My only regret was that my On the Road experience was muddled in all that unpleasantness. Any enjoyment I might have found in the book was overshadowed by my gawky attempts at scholarship and a steady undercurrent of anxiety and doubt. I promised myself I’d read the book again someday, purely for entertainment this time. My old copy of On the Road is one of the few books that’s moved with me to every subsequent apartment and city with the best of intentions.

Well, here we are – seventeen years later – and I finally got around to picking it up again. The funny thing is, when I decided to blog about it I found myself just as blocked as I was back in grad school. I certainly wasn’t expecting that. What is it about this book? Maybe it just doesn’t want to be written about.

I’ll tell you one thing, though. Reading it now . . . oh, it’s incredibly sad. So sad. All that madness and frenzy; the starving; the left-behind children and women and friends; how it all goes zooming by with barely a pause. Time and again the protagonist himself gets left behind in a broken heap while his friends move wildly on. And then there’s this heartbreaking bit of insight about how children see their parents:

“I realized these were the snapshots which our children would look at someday with wonder, thinking their parents had lived smooth, well-ordered, stabilized-within-the-photo lives and got up in the morning to walk proudly on the sidewalks of life, never dreaming the raggedy madness and riot of our actual lives, our actual night, the hell of it, the senseless nightmare road.”


How did I miss this sadness the first time? Too mired in my own story, I suppose. Too wrapped up in my nascent scholarship and too eager to believe the mythology and dream of some magical “road” unfolding endless possibilities in my own life. I was more hopeful then, in spite of all the chick angst. How could I sense the weariness and regret in this book when I’d barely ventured into the world myself?

On the Road is simply a beautiful narrative and I’m glad I finally read it again. I’m also kind of glad I never tried to turn it into a paper. I mean, look at this guy. How can you academic-paper that?:

3 comments:

Teacher Tom said...

For me, the "problem" with Kerouac is that it's hard to take him seriously as a literary figure. I mean, On The Road is readable, but like a beer with "drinkability," I consider that sort of a minimum standard. (I read The Dharma Bums as well and it was pretty awful.)

On the other hand, you can't ignore his cultural and emotional significance, so that's why we keep reading him.

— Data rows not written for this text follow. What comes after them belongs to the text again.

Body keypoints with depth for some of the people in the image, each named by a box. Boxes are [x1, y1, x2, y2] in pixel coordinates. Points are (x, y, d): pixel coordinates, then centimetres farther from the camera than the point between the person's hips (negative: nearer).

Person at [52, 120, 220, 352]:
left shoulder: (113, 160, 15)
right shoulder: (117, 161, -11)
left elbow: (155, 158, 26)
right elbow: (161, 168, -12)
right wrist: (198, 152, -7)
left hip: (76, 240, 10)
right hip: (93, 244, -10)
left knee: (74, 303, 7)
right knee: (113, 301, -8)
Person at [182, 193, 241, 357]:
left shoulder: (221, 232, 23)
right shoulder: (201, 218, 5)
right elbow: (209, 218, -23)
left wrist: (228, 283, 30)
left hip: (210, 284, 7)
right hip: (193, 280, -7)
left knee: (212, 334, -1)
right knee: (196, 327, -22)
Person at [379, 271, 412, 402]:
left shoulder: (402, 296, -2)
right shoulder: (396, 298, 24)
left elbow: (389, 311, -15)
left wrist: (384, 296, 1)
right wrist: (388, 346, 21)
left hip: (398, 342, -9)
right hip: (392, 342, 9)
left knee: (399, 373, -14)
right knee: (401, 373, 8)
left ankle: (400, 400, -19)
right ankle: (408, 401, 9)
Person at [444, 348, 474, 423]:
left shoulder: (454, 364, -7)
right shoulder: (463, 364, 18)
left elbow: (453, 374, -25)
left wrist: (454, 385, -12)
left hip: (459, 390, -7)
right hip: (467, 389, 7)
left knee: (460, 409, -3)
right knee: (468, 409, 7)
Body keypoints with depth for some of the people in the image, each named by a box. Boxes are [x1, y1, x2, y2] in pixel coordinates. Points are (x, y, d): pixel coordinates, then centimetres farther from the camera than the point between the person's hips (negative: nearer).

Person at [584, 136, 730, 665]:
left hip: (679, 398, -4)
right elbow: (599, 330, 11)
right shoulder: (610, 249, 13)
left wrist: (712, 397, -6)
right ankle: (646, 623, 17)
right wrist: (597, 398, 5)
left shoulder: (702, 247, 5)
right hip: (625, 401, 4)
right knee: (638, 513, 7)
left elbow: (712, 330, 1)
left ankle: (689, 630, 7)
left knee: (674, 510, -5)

I'll probably have to read On The Road again now for those very reasons.

Floor Pie said...

What I love about Kerouac as a literary figure is his honest struggle to find a voice that he felt captured the integrity of his experience.

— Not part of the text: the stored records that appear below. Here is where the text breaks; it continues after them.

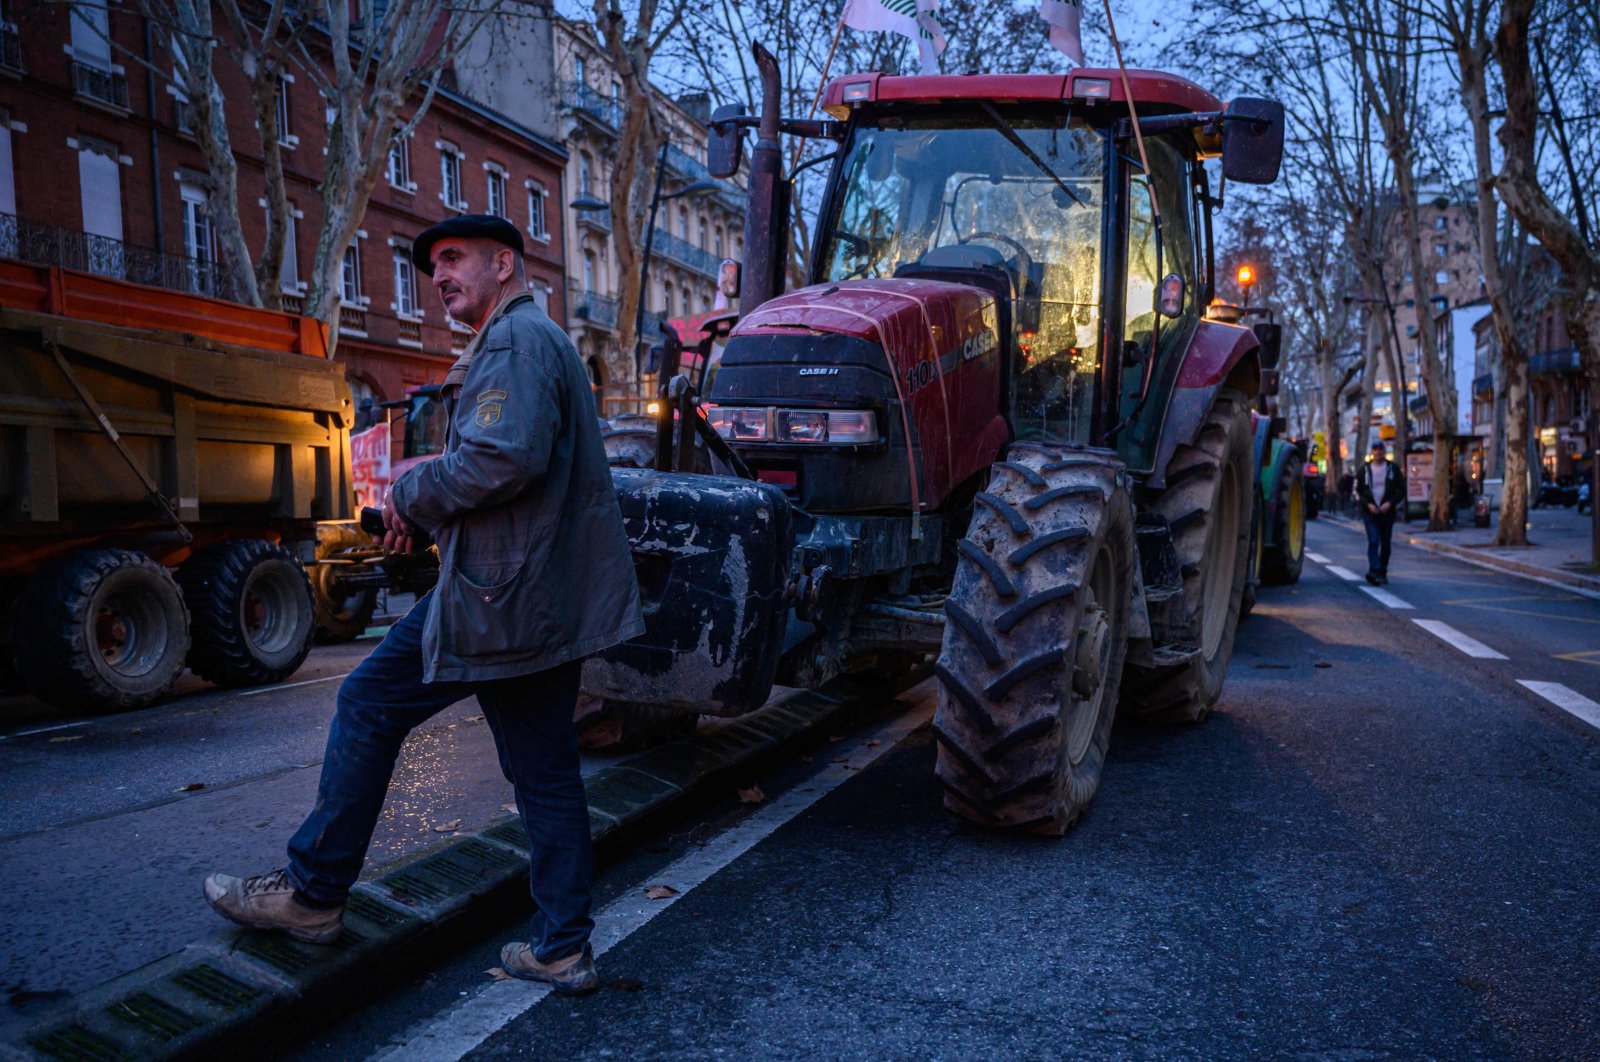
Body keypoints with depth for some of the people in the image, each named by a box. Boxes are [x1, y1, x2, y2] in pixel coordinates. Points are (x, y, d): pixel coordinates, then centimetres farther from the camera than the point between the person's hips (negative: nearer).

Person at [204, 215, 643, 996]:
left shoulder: (515, 337, -9)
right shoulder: (541, 341, 23)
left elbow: (504, 458, -26)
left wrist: (413, 495, -10)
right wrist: (429, 519, 15)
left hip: (496, 594, -10)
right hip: (552, 599, 10)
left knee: (368, 707, 5)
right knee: (544, 770, 11)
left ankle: (312, 895, 19)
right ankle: (562, 948, 18)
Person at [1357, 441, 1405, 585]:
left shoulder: (1393, 469, 5)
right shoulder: (1365, 470, 4)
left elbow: (1401, 489, 4)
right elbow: (1358, 491, 6)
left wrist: (1390, 503, -11)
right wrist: (1368, 504, -9)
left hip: (1387, 511, 1)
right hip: (1370, 512, -1)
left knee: (1385, 544, 7)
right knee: (1373, 541, -14)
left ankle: (1382, 572, 16)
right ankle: (1374, 571, -23)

We always hear about how Kerouac banged out On the Road in a few weeks. But for years before that he'd been trying to fictionalize/literary-ize (yeah, I like to make up my own words) his road stories and was frustrated with how inaccurately the style conveyed the feeling. Finally he decided to abandon the trappings and just let the story itself do the driving.

Yes, it's an easy read, but it's a complex one, too. I kept finding myself "rewinding" and reading back over the scenes word by word. There's incredible depth at every corner, and the fact that the narrator chooses to breeze by it all (and manages to breeze by without glazing over) is another layer of intriguing.

Definitely worth a re-read.

Reservoir Dad said...

I don't think you can go past Kerouac for the rhythm and musicality in his prose and poetry. That Steve Allen Show reading has been a favourite reading of mine for years and something I will always go back to. I will also listen to 'The Jack Kerouac Collection (Box Set)' at various times right throughout my life. For me, hearing people read their work out load is a disappointment 99% of the time and is the reason I stopped attending most book launches and literary readings back here in Melbourne. Kerouac, however, is inspirational to me and I get as much pleasure listening to him read as I do listening to some of my favourite music. I can't read Kerouac now without hearing his voice in my head. I also loved his insecurity, his self doubt and his desperate need for approval and acceptance. He was brilliantly flawed.